Après les députés, les sénateurs ! Malgré la gronde de milliers de médecins à Paris plus tôt dans la journée, le Sénat a adopté mardi 14 février en première lecture le texte de la majorité présidentielle à l’Assemblée nationale, dont Stéphanie Rist est la rapporteure. De nombreux sénateurs ont dénoncé l’empressement du gouvernement, alors que les négociations conventionnelles entre les libéraux et la Cnam ne sont pas encore terminées.

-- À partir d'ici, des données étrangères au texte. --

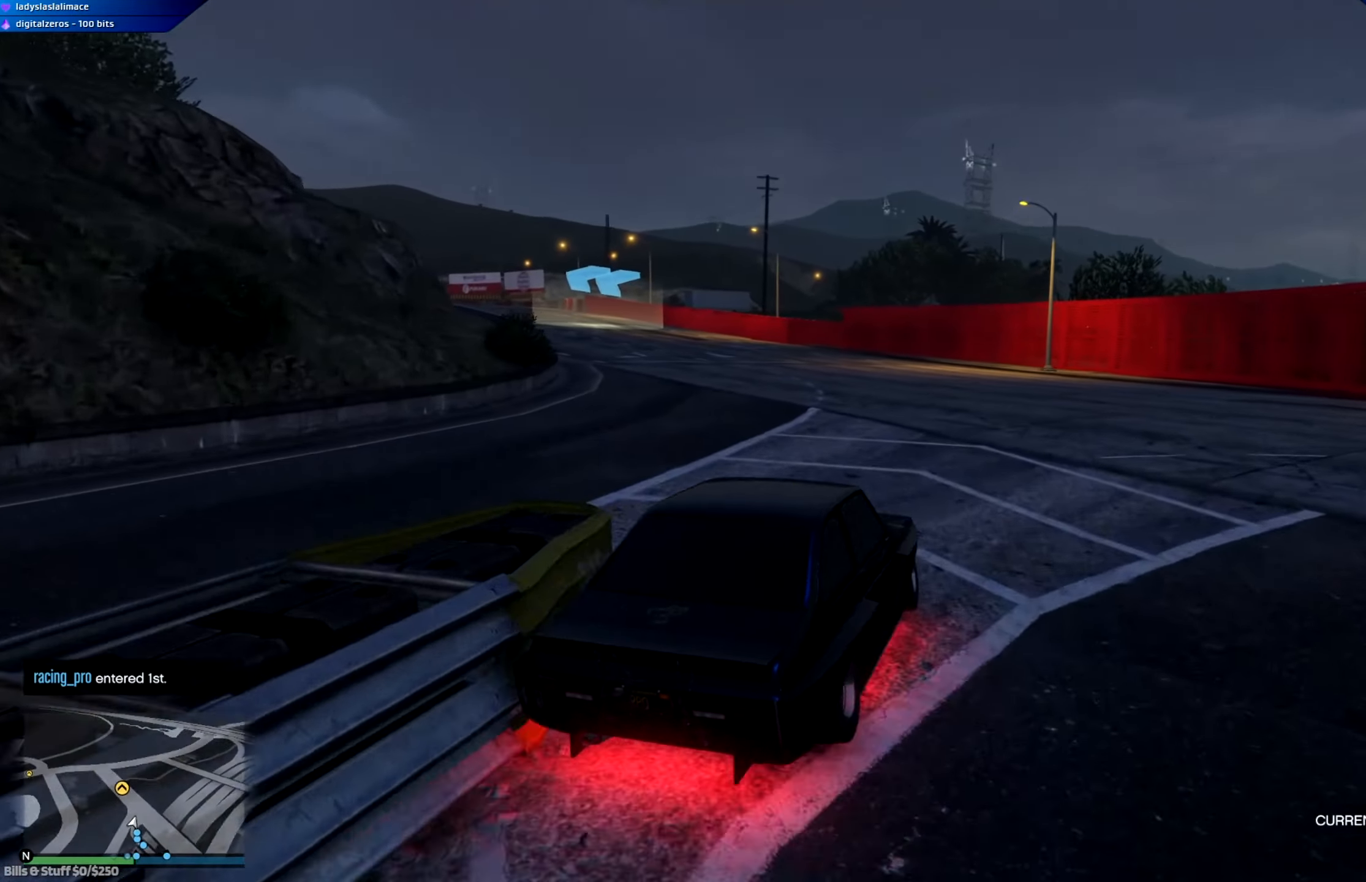
{"buttons": ["R2"], "left_stick": "left", "right_stick": "center", "events": [[17, "left_stick", "center"], [133, "left_stick", "left"], [300, "left_stick", "right"], [350, "left_stick", "center"], [450, "left_stick", "left"]]}
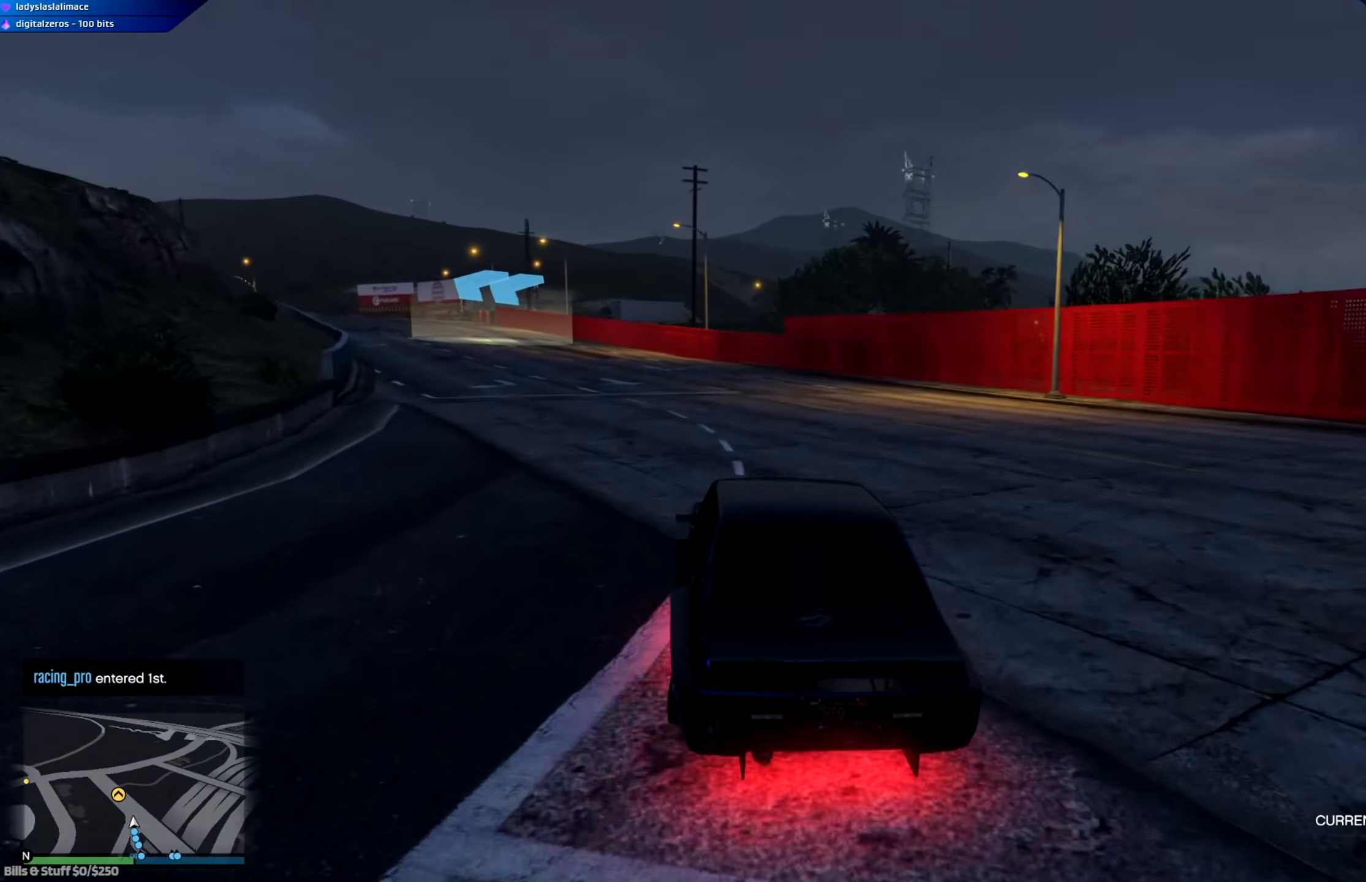
{"buttons": ["R2"], "left_stick": "center", "right_stick": "center", "events": [[84, "left_stick", "center"], [301, "left_stick", "left"], [434, "left_stick", "center"]]}
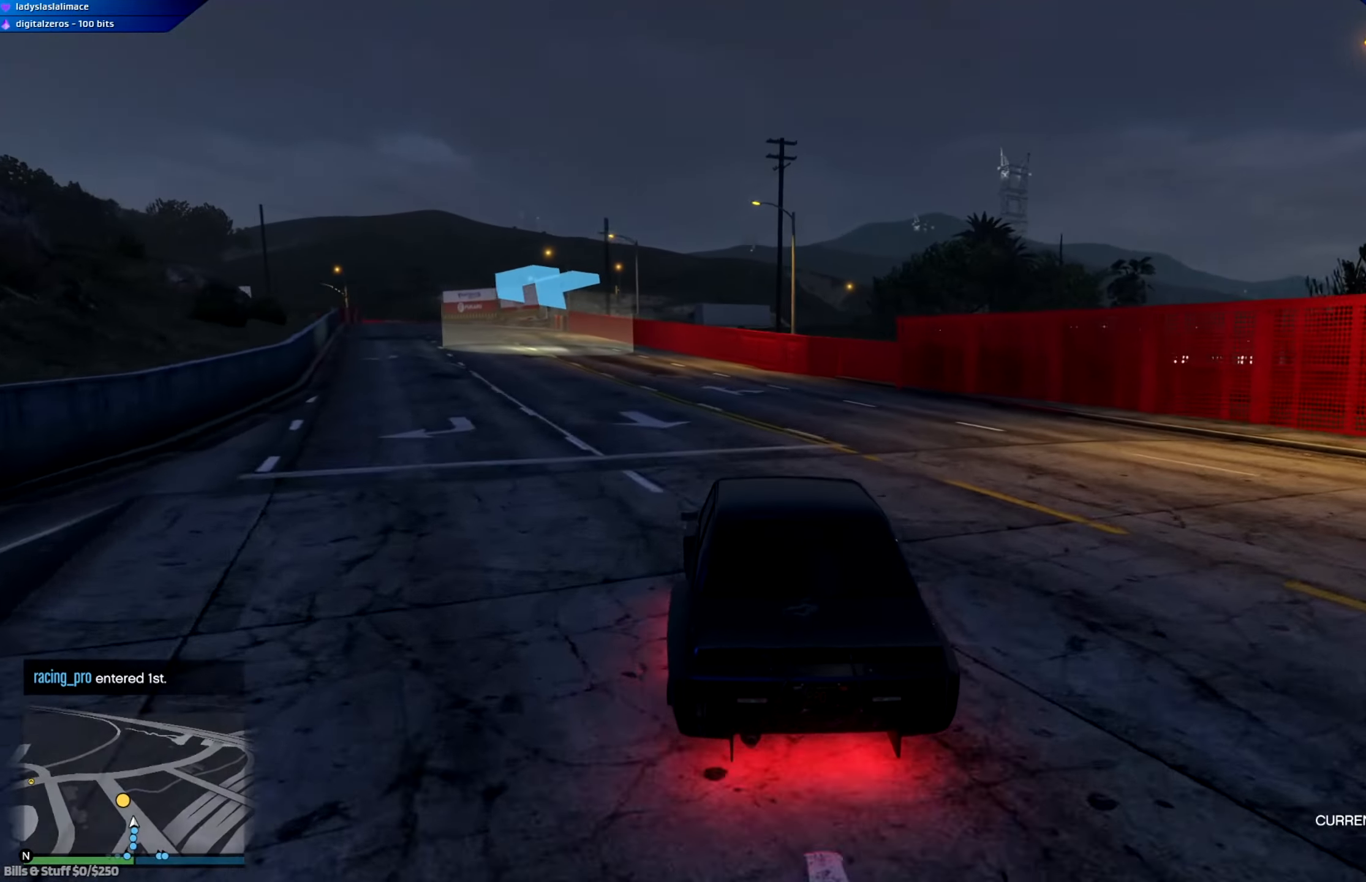
{"buttons": ["R2"], "left_stick": "right", "right_stick": "center", "events": [[150, "left_stick", "left"], [250, "left_stick", "center"], [367, "left_stick", "left"], [500, "left_stick", "right"]]}
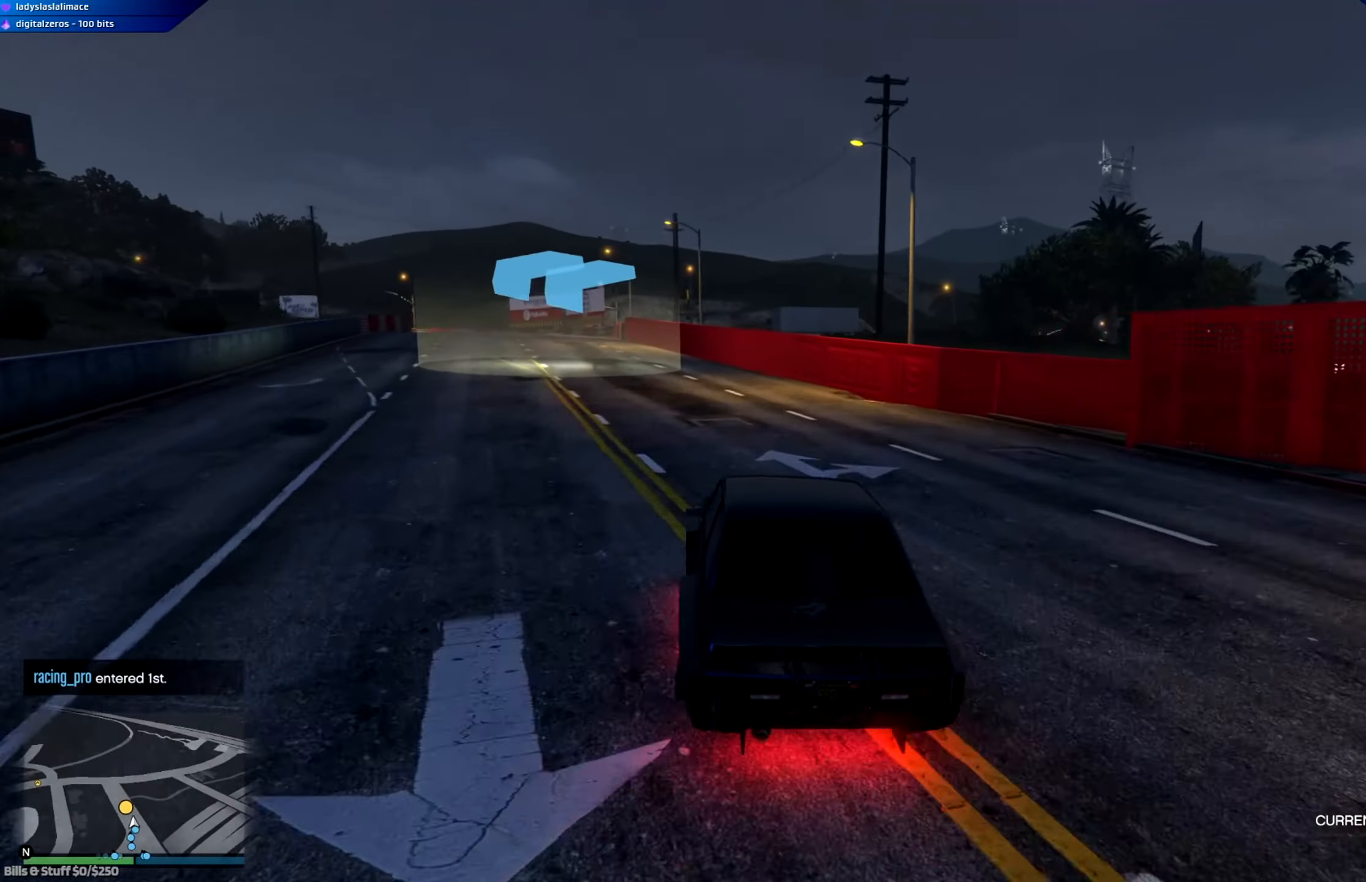
{"buttons": ["R2"], "left_stick": "right", "right_stick": "center", "events": [[17, "left_stick", "center"], [401, "left_stick", "left"], [501, "left_stick", "right"]]}
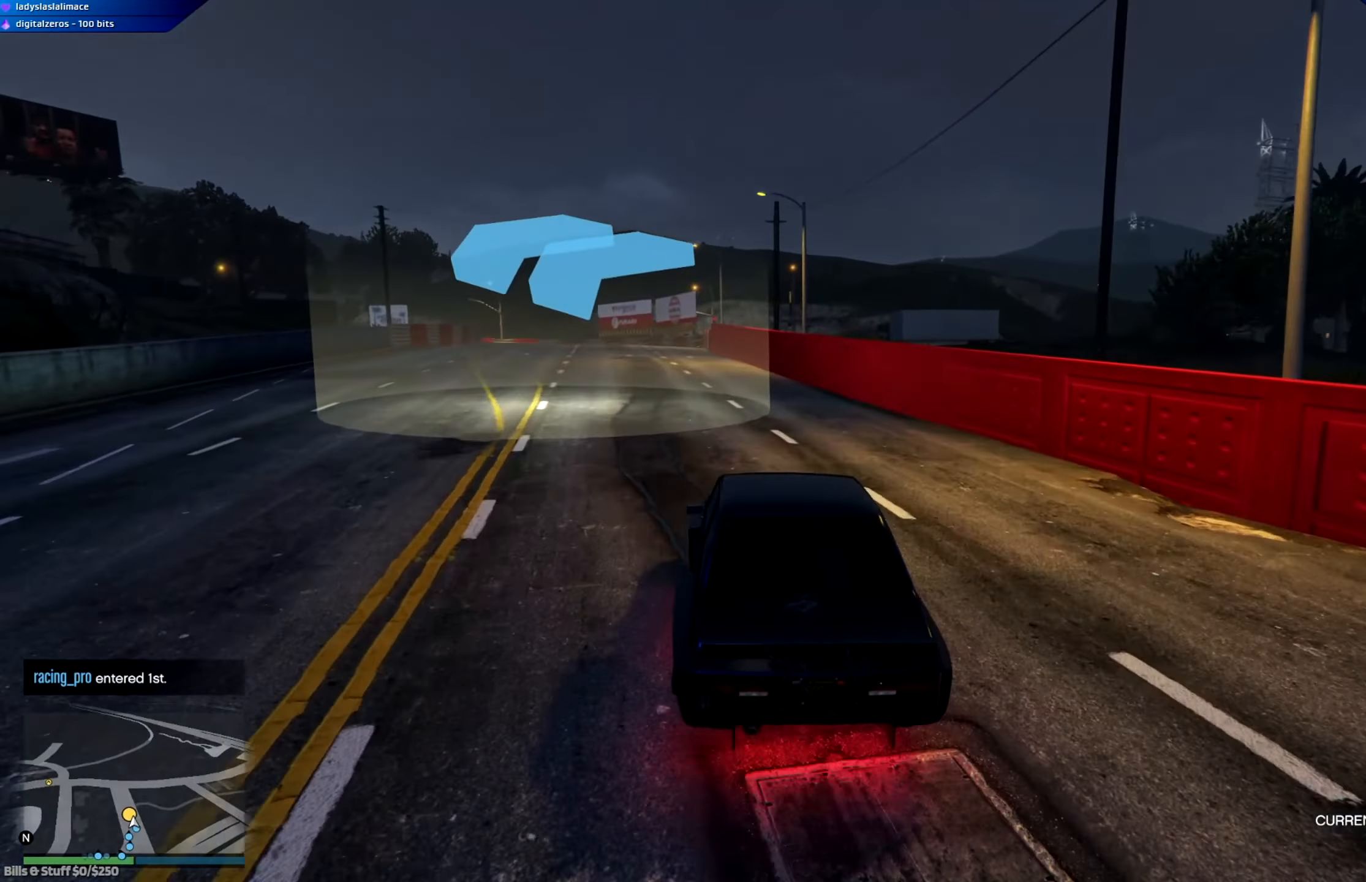
{"buttons": ["R2"], "left_stick": "left", "right_stick": "center", "events": [[33, "left_stick", "center"], [500, "left_stick", "left"]]}
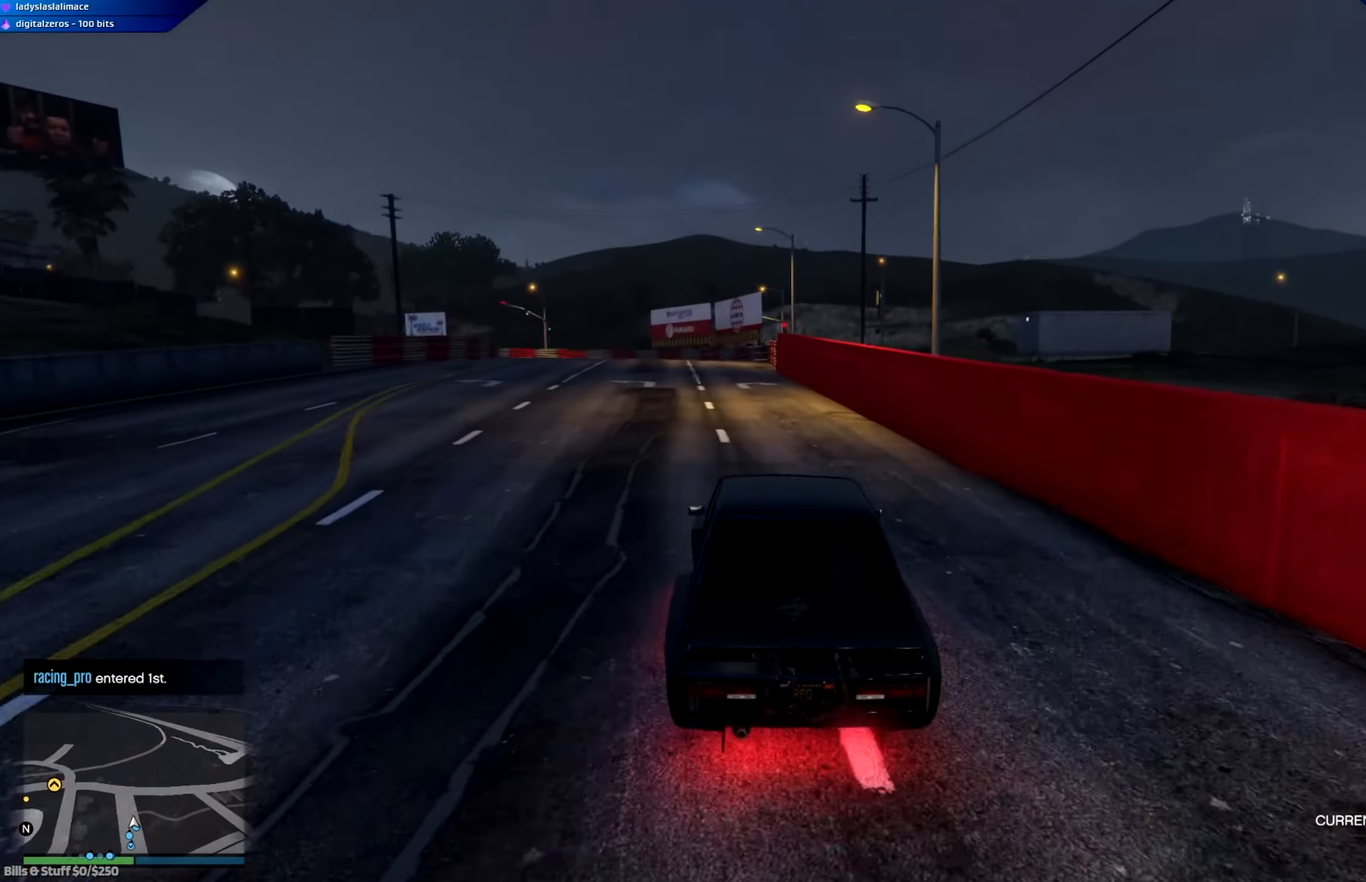
{"buttons": ["A", "R2"], "left_stick": "left", "right_stick": "center", "events": [[134, "left_stick", "center"], [301, "A", "down"], [301, "left_stick", "left"], [401, "left_stick", "center"], [501, "left_stick", "left"]]}
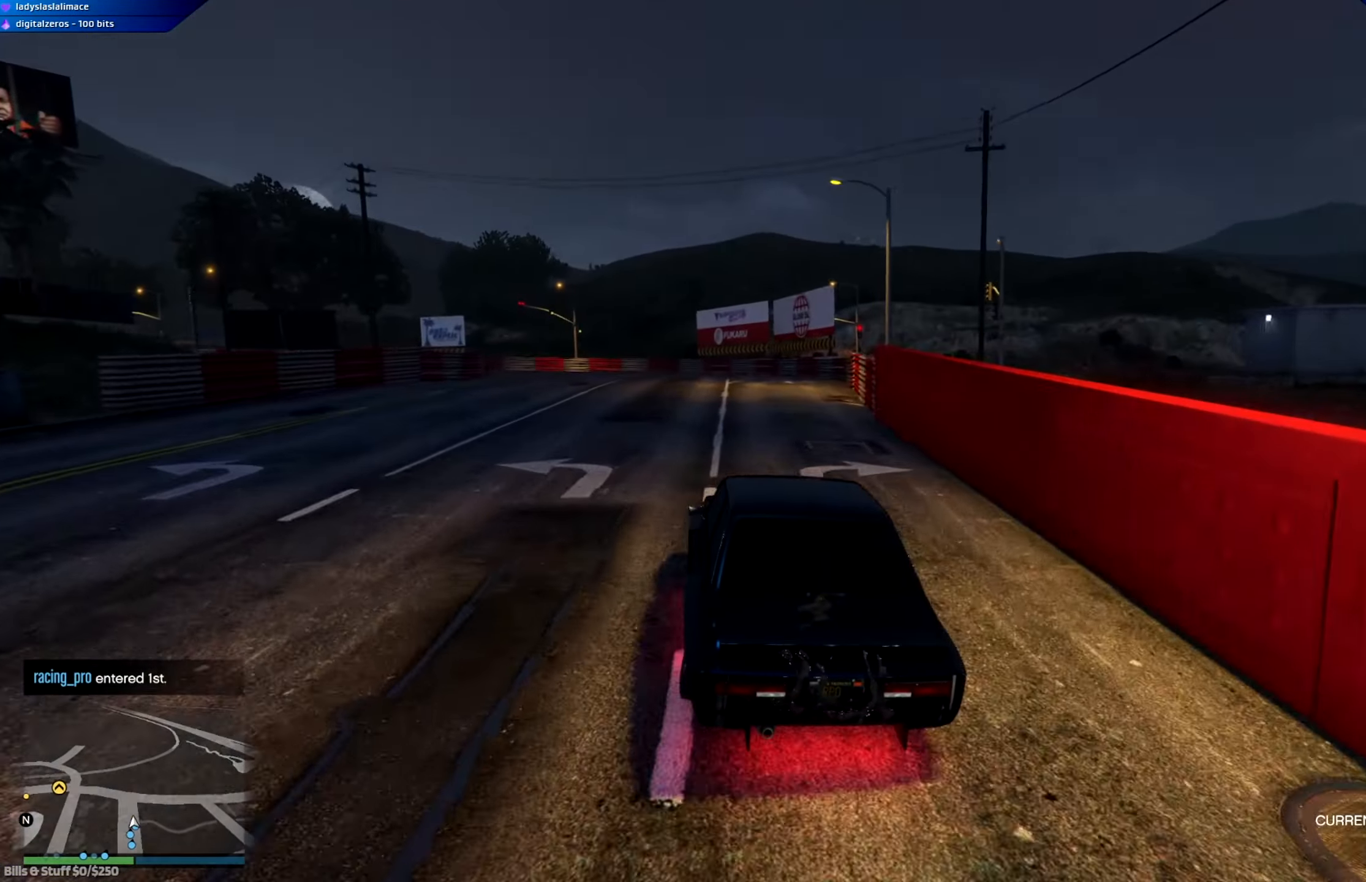
{"buttons": ["A", "R2"], "left_stick": "left", "right_stick": "center", "events": [[117, "left_stick", "center"], [217, "left_stick", "left"], [350, "left_stick", "center"], [500, "left_stick", "left"]]}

Cette proposition de loi, visant à lutter contre les déserts médicaux, prévoit d’élargir les missions des infirmiers en pratique avancée (IPA). Ils seraient en outre autorisés à réaliser certaines prescriptions de soins et de médicaments. Les patients pourraient se rendre chez ces soignants sans passer par un médecin, mais toujours dans le cadre d'un exercice coordonné. La proposition de loi permet également un accès direct aux kinésithérapeutes et orthophonistes exerçant dans des établissements de santé.
Braun défend le texte
François Braun a répondu aux accusations de certains sénateurs, en défendant le texte de la majorité présidentielle : « les IPA sont des infirmières qui ont trois ans de formation, quatre ans d’exercice et deux ans de formation complémentaire, ce qui est loin d’être négligeable. Pour autant, elles ne remplaceront jamais le médecin généraliste. Les IPA ne sont pas là pour remplacer, mais donner une solution complémentaire dans l’organisation de notre système de soin. Par contre ce n’est pas un emplâtre sur une jambe de bois, je suis désolé. »
Les sénateurs ont finalement donné leur feu vert à ces dispositions – 199 voix pour et 14 contre – mais en les encadrant, de sorte à « garantir la sécurité des soins » et « conserver le rôle central du médecin dans la coordination et le suivi des patients ». Corinne Imbert (Les Républicains) a obtenu que le dispositif soit validé par un décret en Conseil d’État après avis de l’Académie de médecine, de la Haute Autorité de santé et des organisations professionnelles concernées.
Libérer du temps médical
« L’objectif n’est en aucun cas de mettre de côté le médecin généraliste », a assuré devant les sénateurs la ministre déléguée chargée de l'Organisation territoriale et des Professions de santé, Agnès Firmin Le Bodo, alors que les médecins libéraux manifestaient le jour même contre ce texte et pour réclamer de meilleurs tarifs. Il s'agit pour le gouvernement « de libérer du temps médical et de faciliter l'accès à la santé », a-t-elle poursuivi.
« Ne nous berçons pas de chimères, ce texte oppose à un problème structurel des réponses parcellaires et ne permettra pas de résoudre les graves difficultés auxquelles certains de nos concitoyens sont confrontés », a mis en garde de son côté la rapporteure Corinne Imbert.
Pénaliser les patients poseurs de lapins ?
Les sénateurs ont également introduit un article ouvrant la voie à une indemnisation des rendez-vous non honorés chez les professionnels de santé, et à une pénalisation financière des patients indélicats. Cette initiative a fait débat, notamment sur la responsabilité des plateformes de rendez-vous. Le ministre de la Santé l'a jugée « prématurée », tandis que la gauche a estimé qu'elle risquait de précariser davantage les patients les plus fragiles. Pour Corinne Imbert, « il ne s'agit pas de stigmatiser », mais « au moins de mettre sur la table » le problème.
À noter aussi : avec l'assentiment du ministre, le Sénat a supprimé la possibilité pour le kinésithérapeute de prescrire une activité physique adaptée (APA).
La gauche s'est abstenue sur l'ensemble de la proposition de loi, Bernard Jomier (PS) reprochant au gouvernement « de cristalliser des oppositions entre professions de santé là où il faut plus de coopération ». Députés et sénateurs vont maintenant tenter de s'accorder sur un texte commun en commission mixte paritaire (CMP).